Text passage: Begin
Antoine Fuqua's "The Magnificent Seven" lacks two key components that made John Sturges' 1960 remake of Akira Kurosawa's 1954 classic "The Seven Samurai" a favorite Western staple.

First, a cast of iconic actors radiating the kind of cool you can't buy at the Actors Studio: Steve McQueen, Yul Brynner, a pre-"Our Man Flint" James Coburn, a pre-"Man From U.N.C.L.E." Robert Vaughn, Charles Bronson and Eli Wallach. These guys could stop global warming.

Second, Elmer Bernstein's rousing Western score, a rip-roaring assault that spurs your white-hat adrenal glands to light up a Marlboro cigarette.

Fuqua, perhaps motivated by nostalgia, plays Bernstein's theme over the closing credits, a major mistake, for it only reinforces how relatively uninspiring the late James Horner's final score is on direct comparison.

The new "Magnificent Seven" also suffers from flabby, leisurely editing, but it does offer something Sturges' Western doesn't: the most inept strategist in the history of American Western villains.
Text passage: End
Dataset extract: Begin
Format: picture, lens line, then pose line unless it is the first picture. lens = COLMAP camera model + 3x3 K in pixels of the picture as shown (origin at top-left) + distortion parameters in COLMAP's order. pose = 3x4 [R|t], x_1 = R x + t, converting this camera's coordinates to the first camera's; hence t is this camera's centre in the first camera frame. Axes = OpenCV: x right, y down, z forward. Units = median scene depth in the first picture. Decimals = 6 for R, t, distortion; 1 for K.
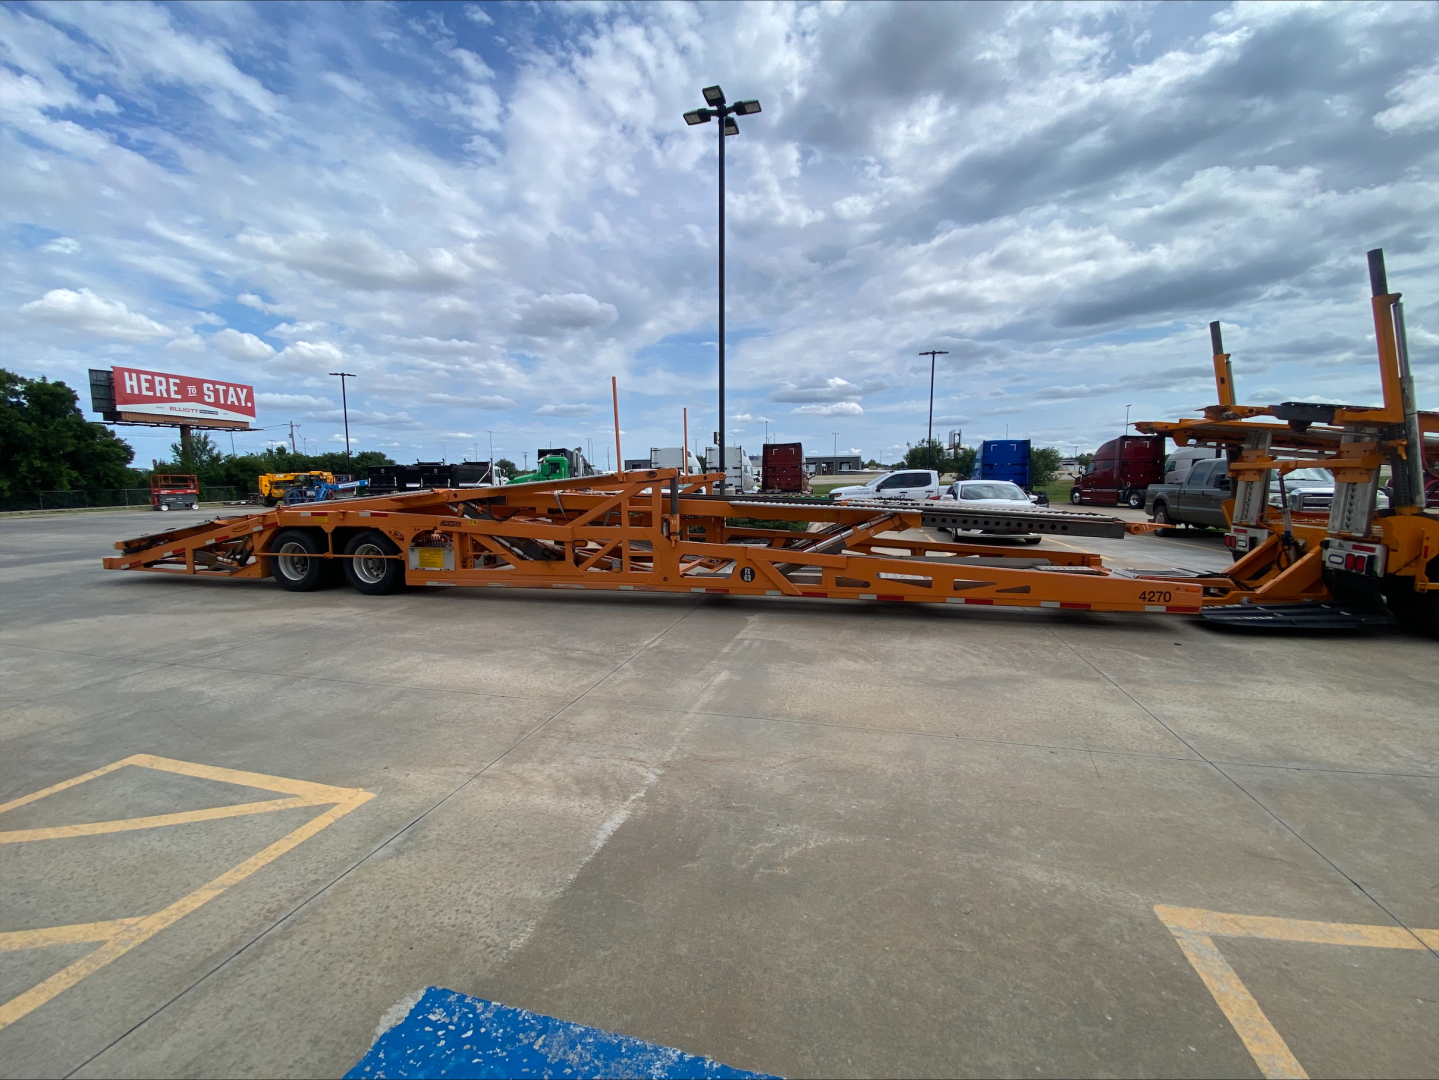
Dataset extract: End
## Exercise tasks
a - Repeat the part of the film review starting with "First, a cast" and going on through "on direct comparison.".
b - Translate this sentence from the film review into Spanish: "These guys could stop global warming."
The lines after the film review are separate material with no connection to it.

## Expected results
a -
First, a cast of iconic actors radiating the kind of cool you can't buy at the Actors Studio: Steve McQueen, Yul Brynner, a pre-"Our Man Flint" James Coburn, a pre-"Man From U.N.C.L.E." Robert Vaughn, Charles Bronson and Eli Wallach. These guys could stop global warming.

Second, Elmer Bernstein's rousing Western score, a rip-roaring assault that spurs your white-hat adrenal glands to light up a Marlboro cigarette.

Fuqua, perhaps motivated by nostalgia, plays Bernstein's theme over the closing credits, a major mistake, for it only reinforces how relatively uninspiring the late James Horner's final score is on direct comparison.

b - Estos tipos podrían detener el calentamiento global.